Best Of Grizzard - Speeding

  • Tuesday, July 11, 2023
  • Jerry Summers

The recurrent rash of accidents in Choo Choo City and the citizens efforts to slow down said speed demons on the soon to be 100% free potholes roads is ongoing in correcting the alleged left over deficiencies of a prior administration.

Before speed humps, 130 smart intersections tests, license plate readers, and cameras on down hill slopes there were other issues arising out of gas shortages and other causes that had necessitated reduction in speed limits

Of course, Lewis Grizzard (L.G.) of Moreland, Georgia had comments about the early demise of one of his friends because of excessive speed.

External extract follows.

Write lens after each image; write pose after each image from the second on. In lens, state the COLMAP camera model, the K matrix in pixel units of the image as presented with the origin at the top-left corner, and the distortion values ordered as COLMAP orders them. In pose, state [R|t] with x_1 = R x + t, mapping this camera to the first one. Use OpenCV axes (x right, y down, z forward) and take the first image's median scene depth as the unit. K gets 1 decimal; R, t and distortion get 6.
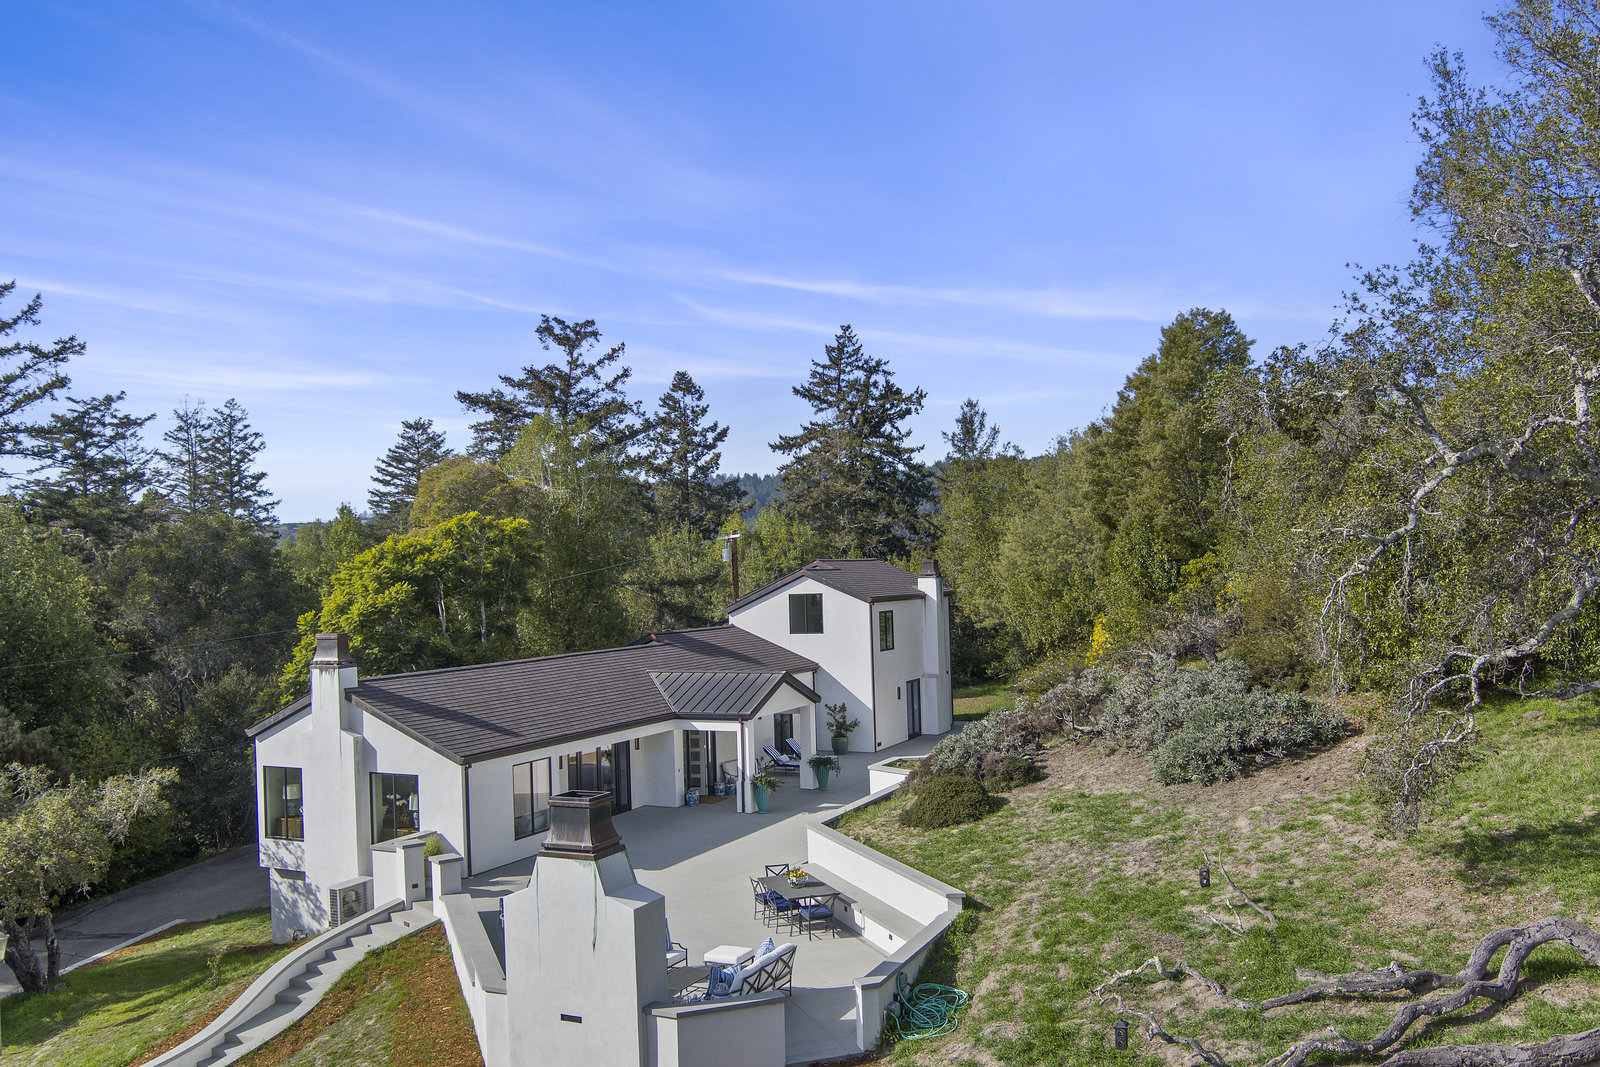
lens RADIAL K [[1372.0, 0, 800.2], [0, 1372.0, 588.7], [0, 0, 1]] dist [-0.071673, -0.006492]
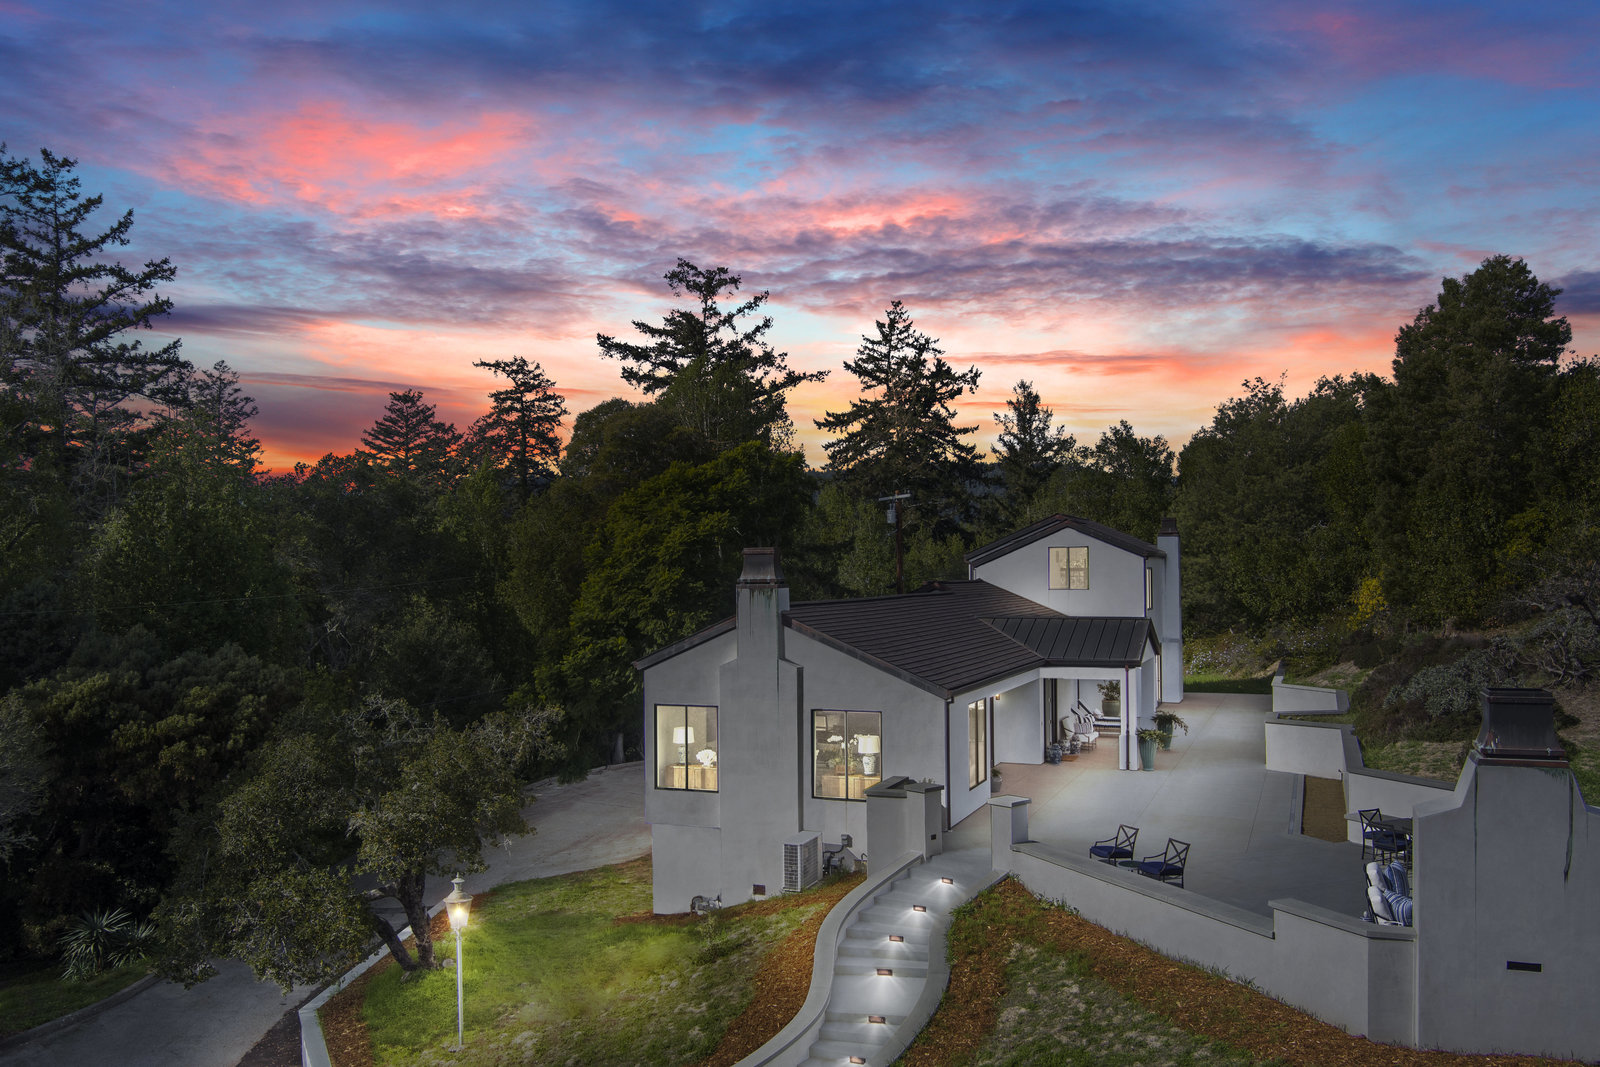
lens RADIAL K [[1372.0, 0, 800.2], [0, 1372.0, 588.7], [0, 0, 1]] dist [-0.071673, -0.006492]
pose [[0.997369, 0.021464, 0.069240, -0.099363], [-0.021377, 0.999769, -0.001999, 0.015599], [-0.069267, 0.000514, 0.997598, 0.036089]]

In one of his publications “When My Love Returns From the Ladies Room, Will I Be Too Old to Care?”(Villard/Ballentine Books- 1987) he gives a historical account of how “speed kills” during his upbringing:

“From what I read and hear, it appears the nation may soon get its old speed limit back, or at least one that enables motorists to drive—legally that is—faster than the present snail’s pace of 55 miles per hour.

Regardless of what happens to the speed limit, however, I remain convinced it was a good thing my old friend Raymond (Double-clutch) Norsworthy never lived to see the federal government demand a speed limit of 55.

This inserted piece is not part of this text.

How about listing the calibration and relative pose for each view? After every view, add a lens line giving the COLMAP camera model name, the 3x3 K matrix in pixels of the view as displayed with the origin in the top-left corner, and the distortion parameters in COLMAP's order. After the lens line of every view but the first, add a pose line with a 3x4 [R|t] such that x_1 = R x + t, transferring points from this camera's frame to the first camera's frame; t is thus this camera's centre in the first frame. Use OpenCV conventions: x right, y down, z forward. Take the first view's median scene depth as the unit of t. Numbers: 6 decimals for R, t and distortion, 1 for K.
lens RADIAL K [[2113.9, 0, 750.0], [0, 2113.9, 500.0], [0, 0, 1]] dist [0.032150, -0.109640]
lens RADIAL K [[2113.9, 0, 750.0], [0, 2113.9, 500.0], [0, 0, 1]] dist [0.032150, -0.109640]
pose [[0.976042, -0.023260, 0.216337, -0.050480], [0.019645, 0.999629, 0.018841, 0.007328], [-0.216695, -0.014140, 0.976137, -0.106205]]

R.C. couldn’t have handled it. Speed was his life, his car, his mistress. Trying to slow him down to 55 would have been like taking away Picasso’s brush, Van Cliburn’s piano, or Jack Nicklaus’s putter.

The day Raymond turned sixteen and got his driver’s license was the happiest day of his life. It was also the day his parents tried to do away with him.

For his birthday, his parents gave him a souped-up, ’55 Thunderbird, knowing their son immediately would drive it as fast as it would go and probably kill himself.

The Norsworthys, Betty Jean and Frank, had it in for Raymond ever since he was eleven, when he put his little brother, Arnold, into a dryer down at the laundromat and dropped in a dime.

Little Arnold, who was four at the time, lived through the experience, but it was weeks before they could remove all the lint from the various orifices of his body.

Raymond defied the odds, however, and managed to live several years driving at top speed at all times.

When he arrived at school each morning, the entire faculty and student body would gather outside to see if Raymond could get his T-bird stopped from the 120 he was doing when he pulled into the parking lot.

Most of the time, Raymond made it. Occasionally, however, he didn’t. One morning he drove through the door to the school cafeteria and his car came to a halt only when approximately 100 pounds of rice pudding clogged his carburetor.

Raymond also continued to terrorize little Arnold, once tying him naked to the T-bird and using him as a hood ornament.

Raymond also continued to be stopped often by the police. He was driving through a nearby small town one evening and was stopped for speeding.

“How much is the fine?” he asked the officer.

“Ten dollars,” was the answer.

Raymond handed the policeman a twenty and said, “Keep the change. I’ll be back through here in a couple of hours.”

I think of Raymond often, especially now that Americans likely will soon be able to drive faster.

As you probably guessed, Raymond finally did get it in an automobile accident.

He was walking back to his car after buying a new set of foam rubber dice to hang on his rearview mirror and a woman attempting to parallel park backed over him.

The blind girl sang Raymond’s favorite song, the immortal “Dead Skunk in the Middle of the Road” at his funeral, and little Arnold delivered the eulogy, entitled, “The day my big brother went to that great speedway in the sky, I got my first decent night’s sleep in years.”

There wasn’t a dry eye in the church.”

(With a 2023 budget of 1.27 billion and 321 million to support the National Highway Traffic Safety Administration’s core safety programs under their priorities of safety, climate change (?), transportation equity, infrastructure investment, and job creation, L.G.’s buddy Double Clutch might have survived!)